La macroeconomía global debería seguir beneficiándose de las diferencias en materia de política monetaria, condiciones fiscales y riesgo geopolítico. Los gestores de estrategias «long-short» en renta variable podrían encontrar oportunidades a medida que la inteligencia artificial, la política comercial y los costes de financiación generen diferencias cada vez mayores entre las empresas ganadoras y las perdedoras. Las estrategias de crédito podrían beneficiarse de las tensiones en la refinanciación, aunque un aumento de los impagos pondría a prueba la capacidad de suscripción y la liquidez.

La inteligencia artificial se integrará cada vez más en la investigación, la gestión de riesgos y la ejecución. Su adopción será generalizada, pero la ventaja competitiva podría ser temporal cuando muchas empresas dispongan de herramientas similares. Los datos propios y la construcción disciplinada de carteras seguirán teniendo más valor que el acceso genérico al aprendizaje automático.

La demanda de los inversores dependerá de si los fondos de cobertura ofrecen diversificación una vez deducidas las comisiones.
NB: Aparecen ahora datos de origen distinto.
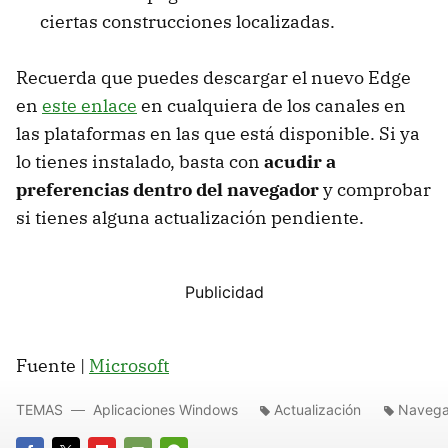
ciertas construcciones localizadas.
Recuerda que puedes descargar el nuevo Edge
en
este enlace
en cualquiera de los canales en
las plataformas en las que está disponible. Si ya
lo tienes instalado, basta con
acudir a
preferencias dentro del navegador
y comprobar
si tienes alguna actualización pendiente.
Fuente |
Microsoft
TEMAS
Aplicaciones Windows
Actualización
Navega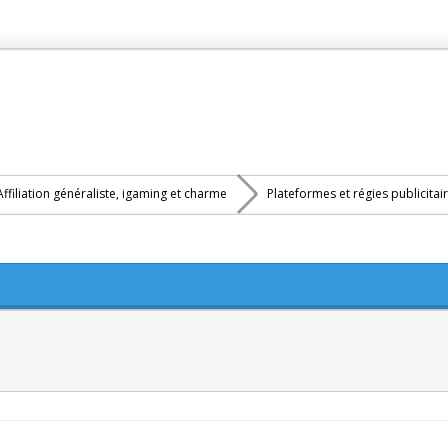
Affiliation généraliste, igaming et charme
Plateformes et régies publicitai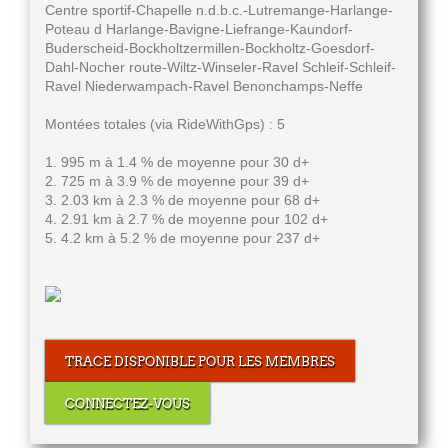
Centre sportif-Chapelle n.d.b.c.-Lutremange-Harlange-
Poteau d Harlange-Bavigne-Liefrange-Kaundorf-
Buderscheid-Bockholtzermillen-Bockholtz-Goesdorf-
Dahl-Nocher route-Wiltz-Winseler-Ravel Schleif-Schleif-
Ravel Niederwampach-Ravel Benonchamps-Neffe
Montées totales (via RideWithGps) : 5
1. 995 m à 1.4 % de moyenne pour 30 d+
2. 725 m à 3.9 % de moyenne pour 39 d+
3. 2.03 km à 2.3 % de moyenne pour 68 d+
4. 2.91 km à 2.7 % de moyenne pour 102 d+
5. 4.2 km à 5.2 % de moyenne pour 237 d+
TRACE DISPONIBLE POUR LES MEMBRES
CONNECTEZ-VOUS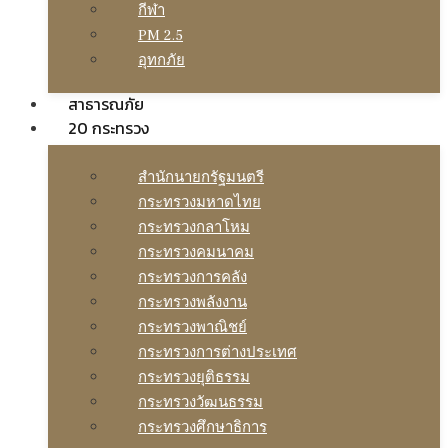
กีฬา
PM 2.5
อุทกภัย
สาธารณภัย
20 กระทรวง
สํานักนายกรัฐมนตรี
กระทรวงมหาดไทย
กระทรวงกลาโหม
กระทรวงคมนาคม
กระทรวงการคลัง
กระทรวงพลังงาน
กระทรวงพาณิชย์
กระทรวงการต่างประเทศ
กระทรวงยุติธรรม
กระทรวงวัฒนธรรม
กระทรวงศึกษาธิการ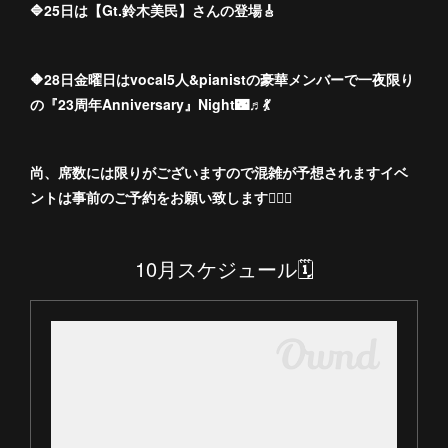
🔷25日は【Gt.鈴木美民】さんの登場🎸
🔶28日金曜日はvocal5人&pianistの豪華メンバーで一夜限り
の『23周年Anniversary』Night🌃♬💃
尚、席数には限りがございますので混雑が予想されますイベ
ントは事前のご予約をお願い致します🙇🏻‍♀️
10月スケジュール🗓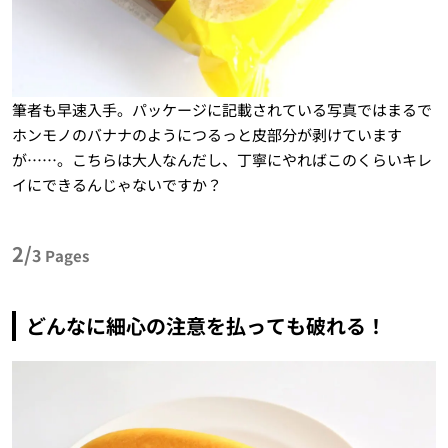
筆者も早速入手。パッケージに記載されている写真ではまるで
ホンモノのバナナのようにつるっと皮部分が剥けています
が……。こちらは大人なんだし、丁寧にやればこのくらいキレ
イにできるんじゃないですか？
2/
3
Pages
どんなに細心の注意を払っても破れる！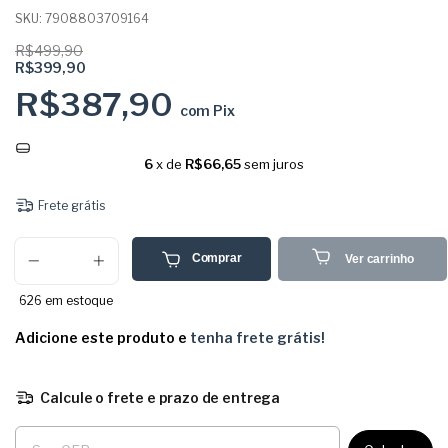
SKU:
7908803709164
R$499,90
R$399,90
R$387,90
com
Pix
6
x de
R$66,65
sem juros
Frete grátis
Comprar
Ver carrinho
626
em estoque
Adicione este produto e
tenha frete grátis!
Calcule o frete e prazo de entrega
Entregas para o CEP: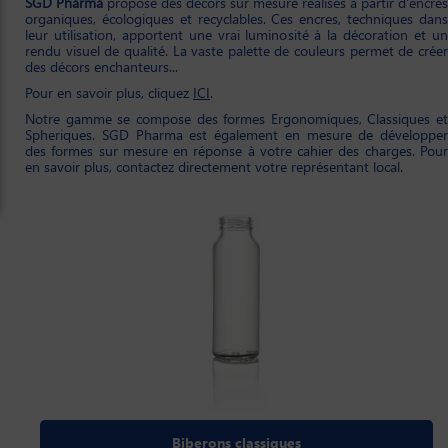
SGD Pharma
propose des décors sur mesure réalisés à partir d'encres
organiques, écologiques et recyclables. Ces encres, techniques dans
leur utilisation, apportent une vrai luminosité à la décoration et un
rendu visuel de qualité. La vaste palette de couleurs permet de créer
des décors enchanteurs...
Pour en savoir plus, cliquez
ICI
.
Notre gamme se compose des formes Ergonomiques, Classiques et
Spheriques. SGD Pharma est également en mesure de développer
des formes sur mesure en réponse à votre cahier des charges. Pour
en savoir plus, contactez directement votre représentant local.
Biberons classiques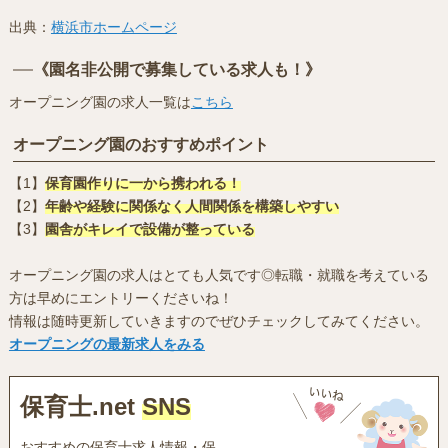
出典：
横浜市ホームページ
《園名非公開で募集している求人も！》
オープニング園の求人一覧は
こちら
オープニング園のおすすめポイント
【1】
保育園作りに一から携われる！
【2】
年齢や経験に関係なく人間関係を構築しやすい
【3】
園舎がキレイで設備が整っている
オープニング園の求人はとても人気です◎転職・就職を考えている
方は早めにエントリーくださいね！
情報は随時更新していきますのでぜひチェックしてみてください。
オープニングの最新求人をみる
保育士.net
SNS
おすすめの保育士求人情報・保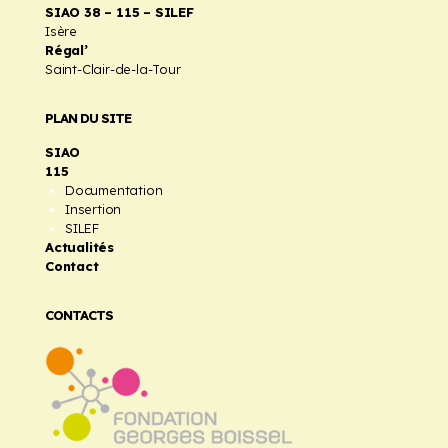
SIAO 38 – 115 – SILEF
Isère
Régal’
Saint-Clair-de-la-Tour
PLAN DU SITE
SIAO
115
Documentation
Insertion
SILEF
Actualités
Contact
CONTACTS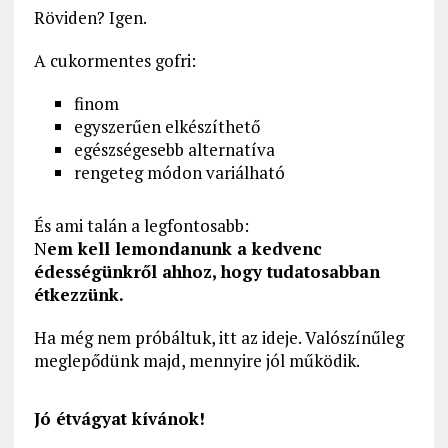
Röviden? Igen.
A cukormentes gofri:
finom
egyszerűen elkészíthető
egészségesebb alternatíva
rengeteg módon variálható
És ami talán a legfontosabb:
N
em kell lemondanunk a kedvenc
édességünkről ahhoz, hogy tudatosabban
étkezzünk.
Ha még nem próbáltuk, itt az ideje. Valószínűleg
meglepődünk majd, mennyire jól működik.
Jó étvágyat kívánok!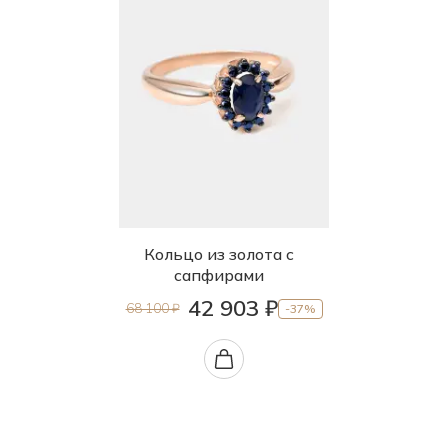
Кольцо из золота с
сапфирами
42 903 ₽
68 100 ₽
-37%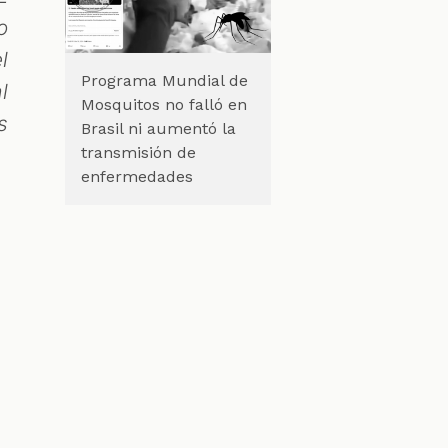
o
l
Programa Mundial de
l
Mosquitos no falló en
s
Brasil ni aumentó la
transmisión de
enfermedades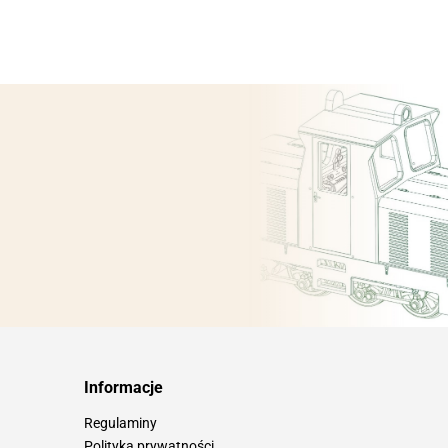
Informacje
Regulaminy
Polityka prywatności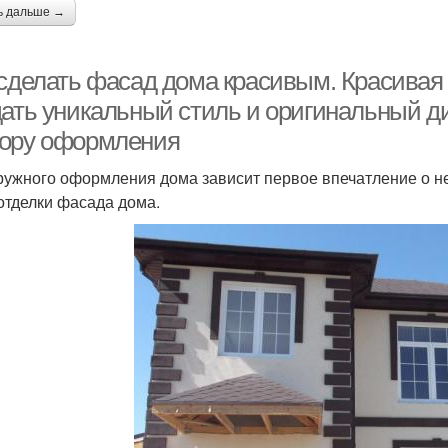
ь дальше →
 сделать фасад дома красивым. Красивая
дать уникальный стиль и оригинальный ди
ору оформления
ружного оформления дома зависит первое впечатление о н
отделки фасада дома.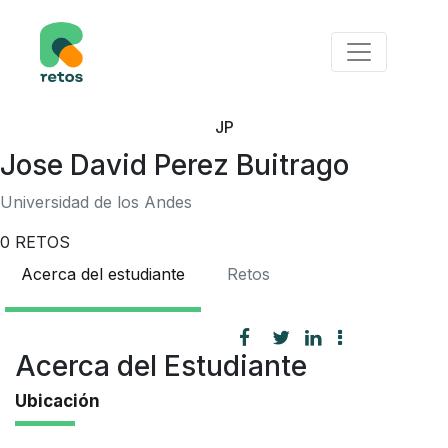
JP
Jose David Perez Buitrago
Universidad de los Andes
0
RETOS
Acerca del estudiante
Retos
Acerca del Estudiante
Ubicación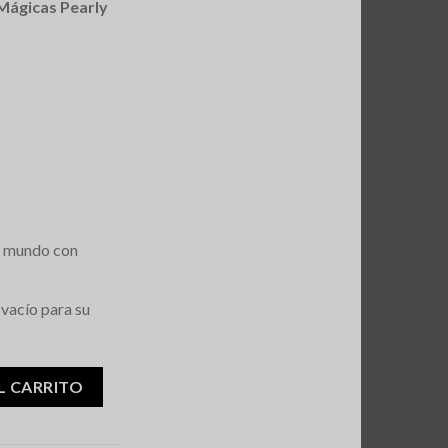
Mágicas Pearly
l mundo con
 vacío para su
s cantidad
L CARRITO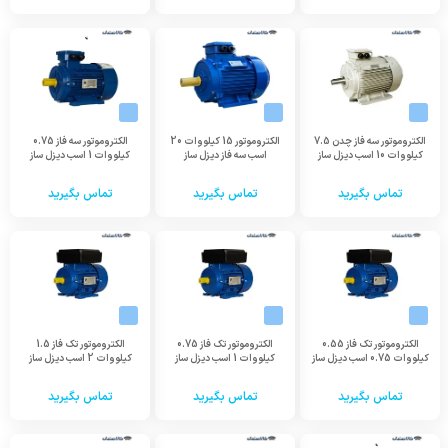
الکتروموتور سه فاز چدن 7.5
الکتروموتور 15 کیلووات 20
الکتروموتور سه فاز 0.75
کیلووات 10 اسب دیزل ساز
اسب سه فاز دیزل ساز
کیلووات 1 اسب دیزل ساز
تماس بگیرید
تماس بگیرید
تماس بگیرید
الکتروموتور تک فاز 0.55
الکتروموتور تک فاز 0.75
الکتروموتور تک فاز 1.5
کیلووات 0.75 اسب دیزل ساز
کیلووات 1 اسب دیزل ساز
کیلووات 2 اسب دیزل ساز
تماس بگیرید
تماس بگیرید
تماس بگیرید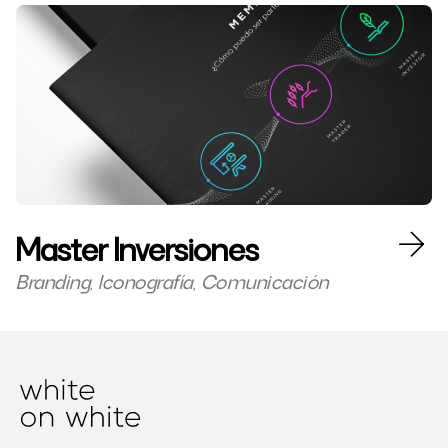
Master Inversiones
Branding, Iconografía, Comunicación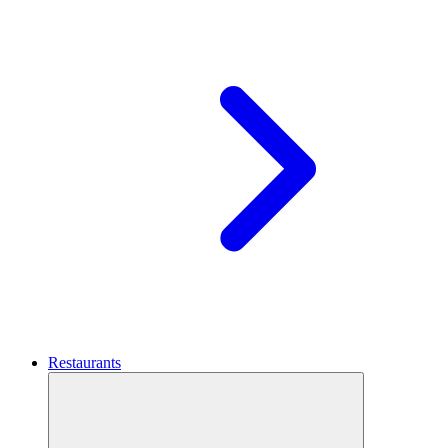
Restaurants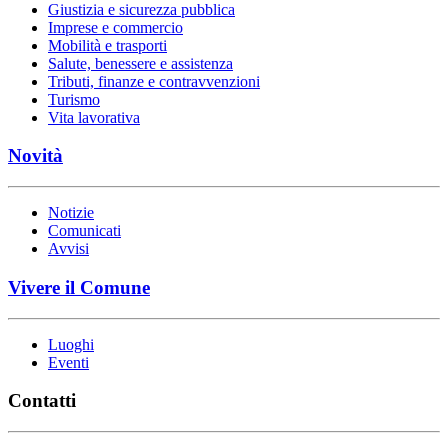
Giustizia e sicurezza pubblica
Imprese e commercio
Mobilità e trasporti
Salute, benessere e assistenza
Tributi, finanze e contravvenzioni
Turismo
Vita lavorativa
Novità
Notizie
Comunicati
Avvisi
Vivere il Comune
Luoghi
Eventi
Contatti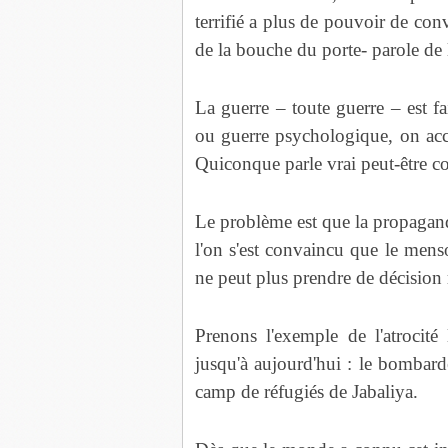
terrifié a plus de pouvoir de co
de la bouche du porte- parole de l
La guerre – toute guerre – est f
ou guerre psychologique, on acce
Quiconque parle vrai peut-être c
Le problème est que la propagan
l'on s'est convaincu que le mensong
ne peut plus prendre de décision 
Prenons l'exemple de l'atrocit
jusqu'à aujourd'hui : le bombar
camp de réfugiés de Jabaliya.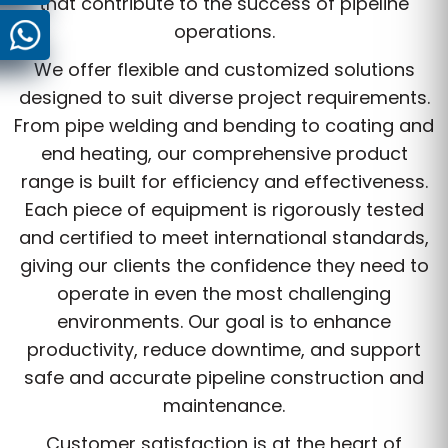
that contribute to the success of pipeline
operations.
We offer flexible and customized solutions
designed to suit diverse project requirements.
From pipe welding and bending to coating and
end heating, our comprehensive product
range is built for efficiency and effectiveness.
Each piece of equipment is rigorously tested
and certified to meet international standards,
giving our clients the confidence they need to
operate in even the most challenging
environments. Our goal is to enhance
productivity, reduce downtime, and support
safe and accurate pipeline construction and
maintenance.
Customer satisfaction is at the heart of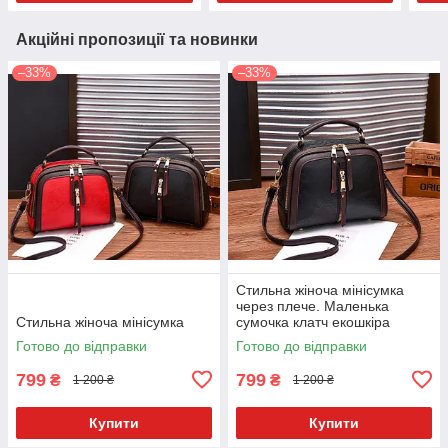
Акційні пропозиції та новинки
–33%
–33%
Стильна жіноча мінісумка
через плече. Маленька
Стильна жіноча мінісумка
сумочка клатч екошкіра
модна та стильна
Готово до відправки
Готово до відправки
799
799
₴
₴
1 200 ₴
1 200 ₴
Купити
Купити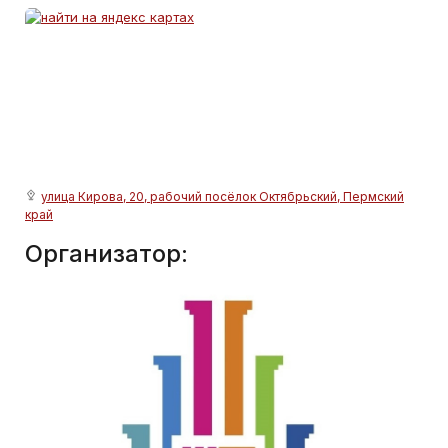
улица Кирова, 20, рабочий посёлок Октябрьский, Пермский
край
Организатор: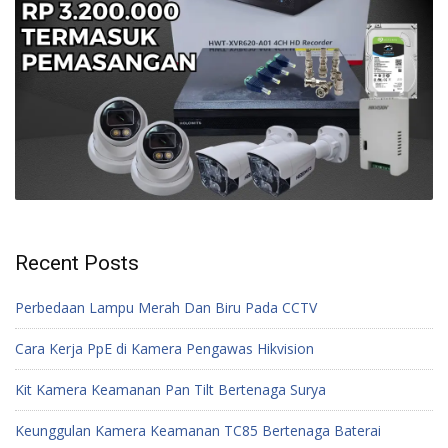
Recent Posts
Perbedaan Lampu Merah Dan Biru Pada CCTV
Cara Kerja PpE di Kamera Pengawas Hikvision
Kit Kamera Keamanan Pan Tilt Bertenaga Surya
Keunggulan Kamera Keamanan TC85 Bertenaga Baterai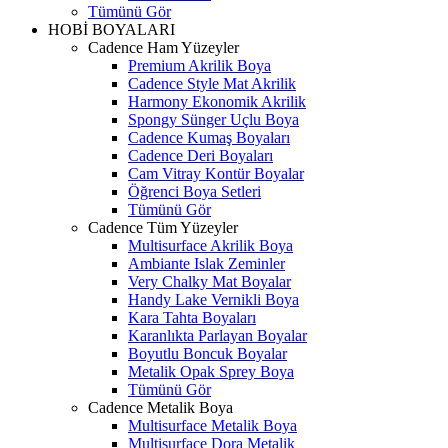
Tümünü Gör
HOBİ BOYALARI
Cadence Ham Yüzeyler
Premium Akrilik Boya
Cadence Style Mat Akrilik
Harmony Ekonomik Akrilik
Spongy Sünger Uçlu Boya
Cadence Kumaş Boyaları
Cadence Deri Boyaları
Cam Vitray Kontür Boyalar
Öğrenci Boya Setleri
Tümünü Gör
Cadence Tüm Yüzeyler
Multisurface Akrilik Boya
Ambiante Islak Zeminler
Very Chalky Mat Boyalar
Handy Lake Vernikli Boya
Kara Tahta Boyaları
Karanlıkta Parlayan Boyalar
Boyutlu Boncuk Boyalar
Metalik Opak Sprey Boya
Tümünü Gör
Cadence Metalik Boya
Multisurface Metalik Boya
Multisurface Dora Metalik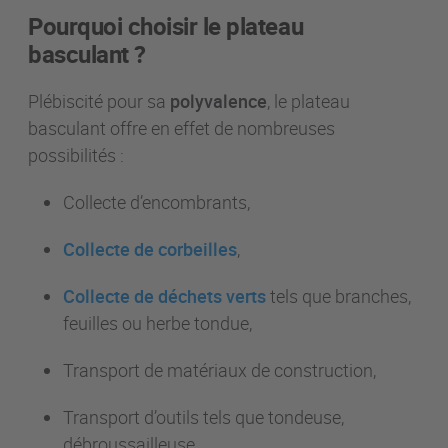
Pourquoi choisir le plateau
basculant ?
Plébiscité pour sa
polyvalence
, le plateau
basculant offre en effet de nombreuses
possibilités :
Collecte d’encombrants,
Collecte de corbeilles
,
Collecte de déchets verts
tels que branches,
feuilles ou herbe tondue,
Transport de matériaux de construction,
Transport d’outils tels que tondeuse,
débroussailleuse,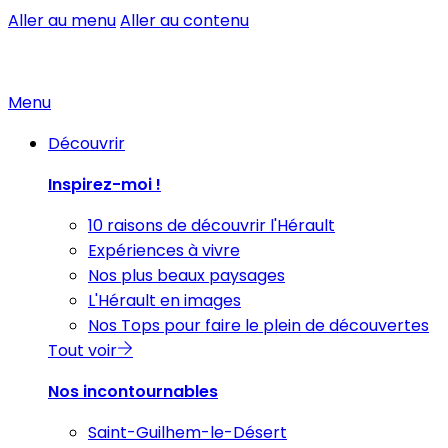
Aller au menu
Aller au contenu
Menu
Découvrir
Inspirez-moi !
10 raisons de découvrir l'Hérault
Expériences à vivre
Nos plus beaux paysages
L'Hérault en images
Nos Tops pour faire le plein de découvertes
Tout voir
Nos incontournables
Saint-Guilhem-le-Désert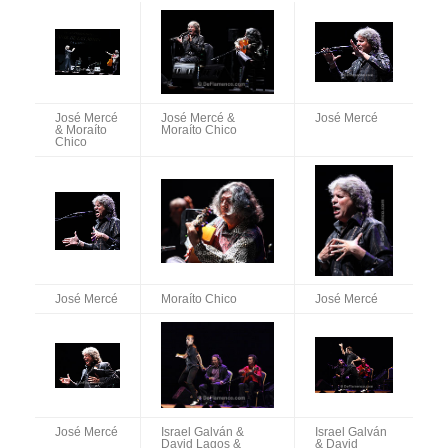
José Mercé
José Mercé &
José Mercé
& Moraíto
Moraíto Chico
Chico
José Mercé
Moraíto Chico
José Mercé
José Mercé
Israel Galván &
Israel Galván
David Lagos &
& David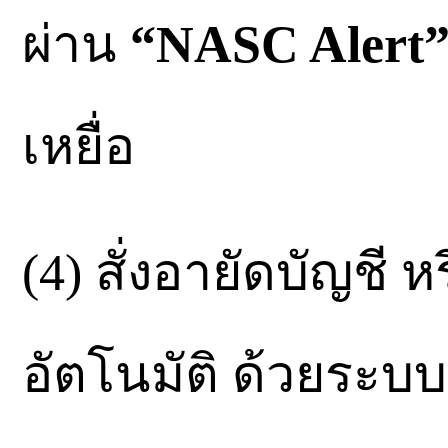
ผ่าน
“NASC Alert
เหยื่อ
(4) สั่งอายัดบัญชี 
อัตโนมัติ ด้วยระบบ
Una estrategia que obtenga un rendimiento inferior al de la renta variable en mercados alcistas puede seguir siendo útil si protege el capital durante las caídas pronunciadas. Lo que realmente importa es el papel que desempeña el fondo dentro de la cartera en su conjunto, y no si supera a un índice bursátil cada año.

Los activos récord del sector no garantizan una rentabilidad récord en el futuro. Un mayor volumen de capital puede reducir las oportunidades, aumentar la saturación del mercado y dificultar que los gestores realicen operaciones sin afectar a los precios. La escala ofrece ventajas operativas, pero también puede limitar la flexibilidad.

La estrategia es más importante que la etiqueta de «fondo de cobertura»

Los fondos de cobertura gestionan actualmente más de $5tn y ocupan un lugar destacado en los mercados mundiales. Su renovado atractivo refleja un entorno más variado en el que los tipos de interés, los acontecimientos geopolíticos y los resultados específicos de las empresas generan oportunidades que van más allá de la mera exposición al aumento de los precios de los activos.

No se debe considerar este sector como una única categoría de inversión. Las plataformas multistrategia, los fondos macro, los gestores de estrategias «long-short» de renta variable, los operadores cuantitativos y los especialistas en crédito asumen riesgos distintos y dependen de condiciones de mercado diferentes. Sus resultados seguirán divergiendo.

La tecnología puede mejorar la investigación y la ejecución, mientras que la regulación puede reforzar los controles. Ninguna de las dos cosas sustituye a una fuente clara de rentabilidad, a un dimensionamiento disciplinado de las posiciones y a una liquidez que se ajuste a las condiciones de los inversores.

Para los inversores, la cuestión fundamental no es si los fondos de cobertura se están volviendo más innovadores, sino si un gestor concreto puede ofrecer una rentabilidad que siga siendo interesante una vez tenidos en cuenta los gastos de gestión, el apalancamiento y la exposición oculta al mercado. En un sector que ha alcanzado unas dimensiones sin precedentes, esa distinción cobra aún más importancia, y no menos.